** Opening Listed records block **

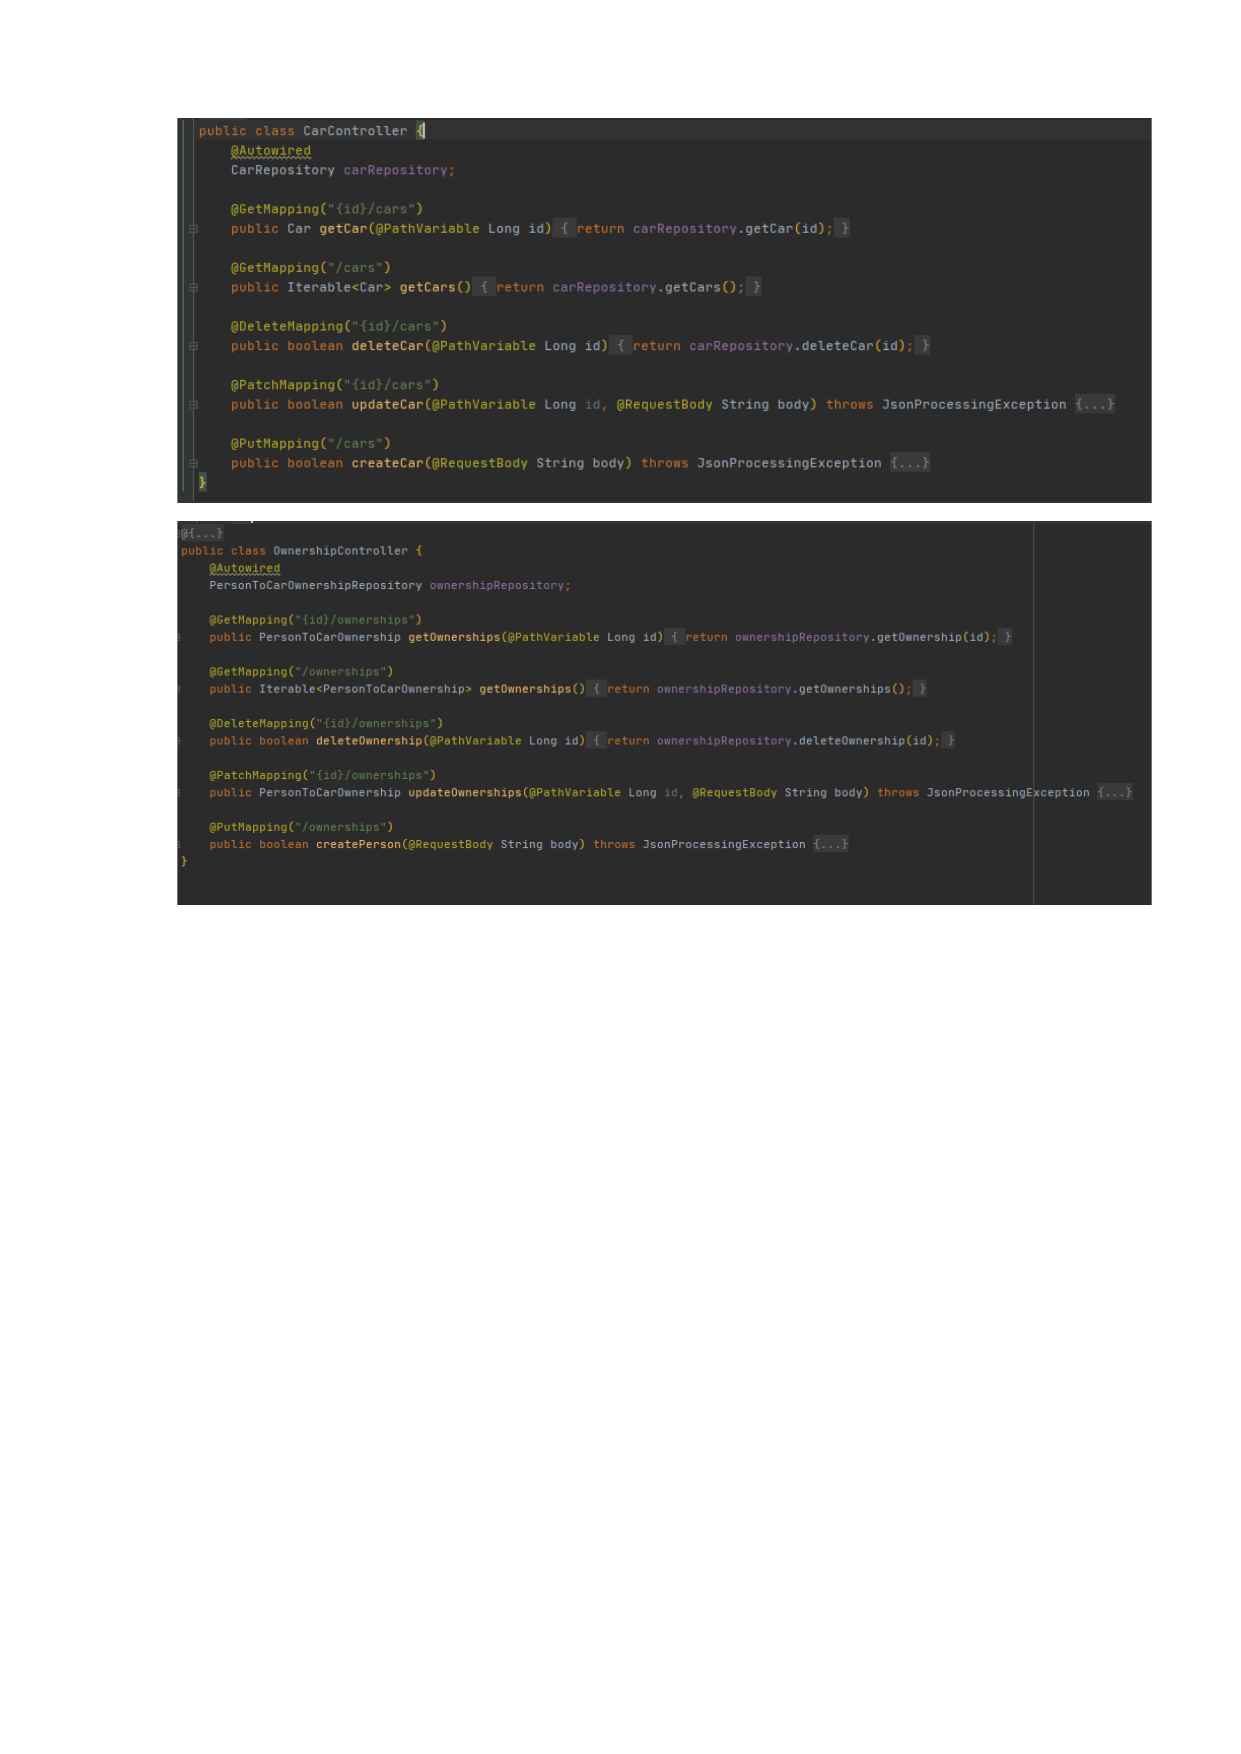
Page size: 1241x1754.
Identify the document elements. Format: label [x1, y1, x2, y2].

** Closing Listed records block **
** Opening Listed records block **

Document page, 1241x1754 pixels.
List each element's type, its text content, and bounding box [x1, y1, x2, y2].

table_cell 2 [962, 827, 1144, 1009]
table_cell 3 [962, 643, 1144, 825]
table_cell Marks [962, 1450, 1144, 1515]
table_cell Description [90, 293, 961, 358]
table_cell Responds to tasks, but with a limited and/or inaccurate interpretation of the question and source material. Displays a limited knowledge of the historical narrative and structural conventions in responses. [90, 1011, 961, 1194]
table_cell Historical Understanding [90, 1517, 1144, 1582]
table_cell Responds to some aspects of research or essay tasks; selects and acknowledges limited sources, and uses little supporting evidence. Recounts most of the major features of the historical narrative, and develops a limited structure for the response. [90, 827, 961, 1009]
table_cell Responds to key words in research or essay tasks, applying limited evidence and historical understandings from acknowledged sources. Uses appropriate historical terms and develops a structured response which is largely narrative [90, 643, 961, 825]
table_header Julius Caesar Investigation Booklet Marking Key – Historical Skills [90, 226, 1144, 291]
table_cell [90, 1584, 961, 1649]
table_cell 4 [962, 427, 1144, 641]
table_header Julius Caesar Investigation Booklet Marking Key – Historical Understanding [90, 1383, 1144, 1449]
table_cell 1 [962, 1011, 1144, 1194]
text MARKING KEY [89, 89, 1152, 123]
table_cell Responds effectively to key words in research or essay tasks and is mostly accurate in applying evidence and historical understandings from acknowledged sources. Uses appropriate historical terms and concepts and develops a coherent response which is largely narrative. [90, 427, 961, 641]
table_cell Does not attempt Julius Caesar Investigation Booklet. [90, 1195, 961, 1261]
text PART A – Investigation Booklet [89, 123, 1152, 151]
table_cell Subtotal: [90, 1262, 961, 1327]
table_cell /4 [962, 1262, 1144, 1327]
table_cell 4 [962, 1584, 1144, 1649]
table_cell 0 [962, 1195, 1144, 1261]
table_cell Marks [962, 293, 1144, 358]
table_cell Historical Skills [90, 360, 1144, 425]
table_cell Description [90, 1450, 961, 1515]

** Closing Listed records block **
** Opening Listed records block **

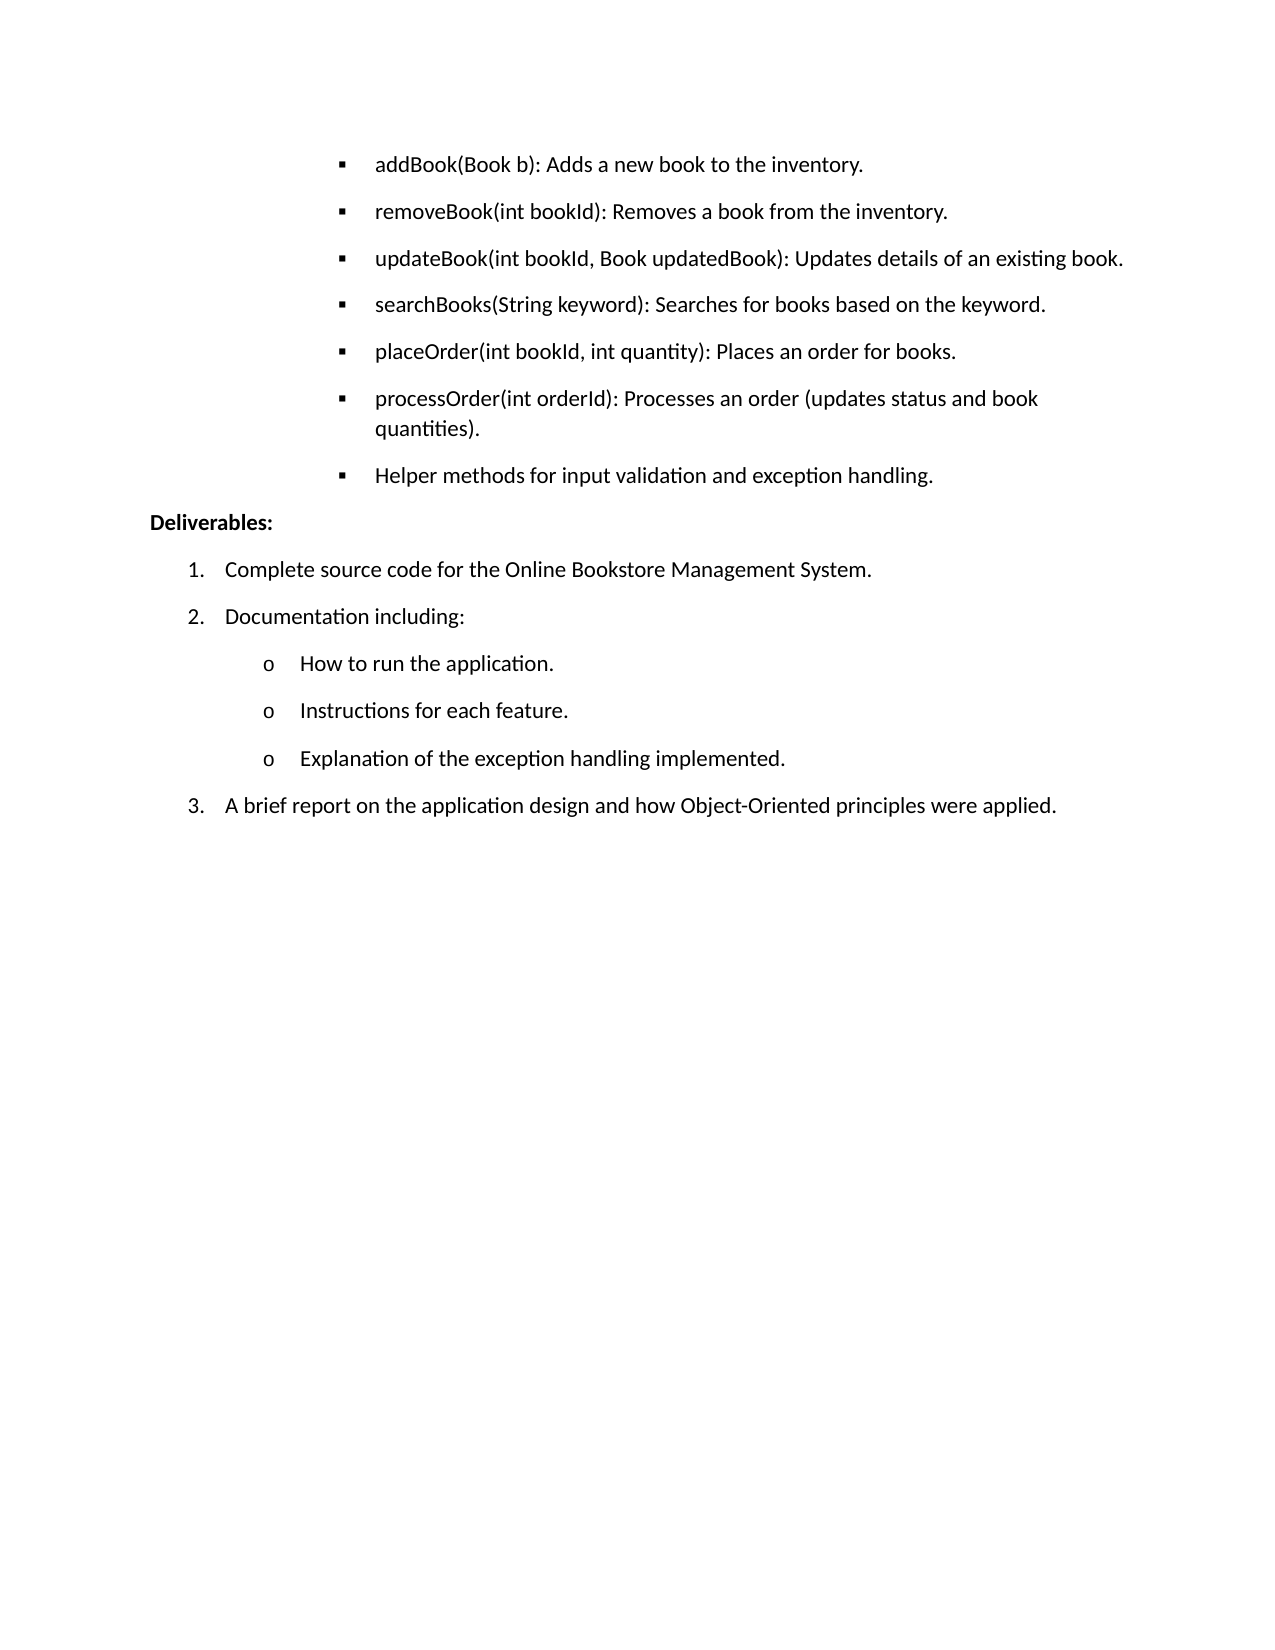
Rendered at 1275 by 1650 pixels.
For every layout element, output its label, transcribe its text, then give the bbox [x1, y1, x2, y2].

** Closing Listed records block **

**What the task asks:** Wherever a line in the data above holds the word "label", copy that line.

**Your solution:**
Identify the document elements. Format: label [x1, y1, x2, y2].
For every layout element, output its label, transcribe its text, then give the bbox [x1, y1, x2, y2].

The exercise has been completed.